╭─ 本文

「みなし役員」と通常の「役員」の違いは、どこにあるのでしょうか。
法人税において、登記上は役員ではない人物が法人税法上の役員とみなされるケースがあります。そのケースにあたるのが「みなし役員」です。
この記事では、みなし役員に関する知識を深めたい方に向けて、用語解説や基本情報を提供しています。
みなし役員に該当する条件や給料・賞与の違い、裁決事例などを知っておくことで、不要なトラブルを回避することができます。
みなし役員とは
みなし役員とは、「税法上の役員」のことです。
まず、「役員」には下記の2種類があります。
会社法上の役員 | 「取締役」「会計参与」「監査役」 |
法人税法上の役員 | 「取締役」「執行役」「会計参与」「監査役」 「理事」「監事及び清算人」「みなし役員」 |
会社法上の役員は「取締役」「会計参与」「監査役」を指します。

╰─

設問 —
a - みなし役員の文章を読んで、次の問いに答えてください。
(i) みなし役員とは、何のことだと説明されていますか。
(ii) この記事は、どんな人に向けて書かれていますか。
(iii) 会社法上の役員として挙げられているのは何ですか。
b - みなし役員の文章を、最後の文の続きから書き進めてください。
資料は、本文とは別のところから取ったものです。

╭─ 表示データ

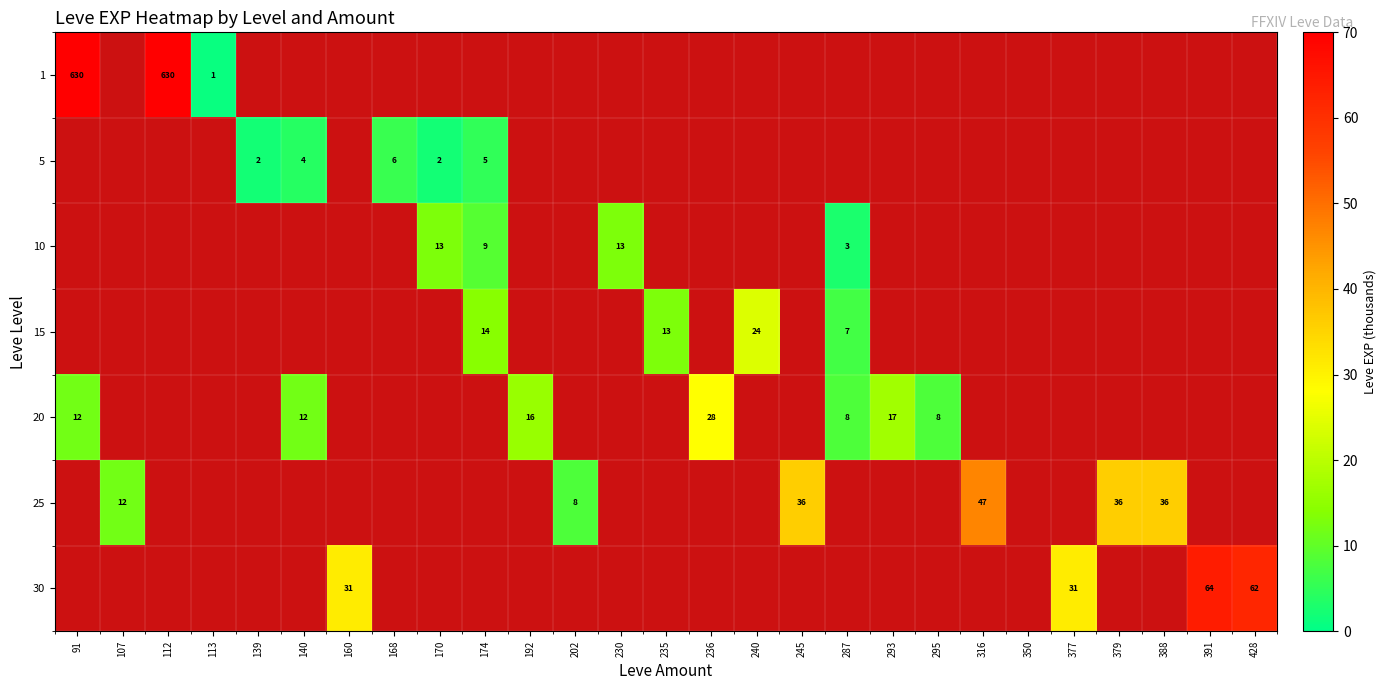

Is it true that 20 equals 8 at 287?

True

╰─

番号付きの回答 —
a -
(i) 「税法上の役員」のことです。
(ii) みなし役員に関する知識を深めたい人です。
(iii) 「取締役」「会計参与」「監査役」です。

b -
法人税法上の役員は「取締役」「執行役」「会計参与」「監査役」「理事」「監事及び清算人」「みなし役員」を指し、会社法上の役員よりも広範囲となっているのです。
みなし役員の定義は下記の2つです。
1.法人の使用人(職制上使用人としての地位のみを有する者に限る)以外で、該当する法人の経営に従事しているもの。
つまり、取締役として登記されていない会長・相談役・顧問などで経営に従事している者は法人税法上の役員となります。
2.同族会社の使用人(職制上使用人としての地位のみを有する者に限る)のうち、株式所有割合の要件を満たす者。かつ、該当する会社の経営に従事している者。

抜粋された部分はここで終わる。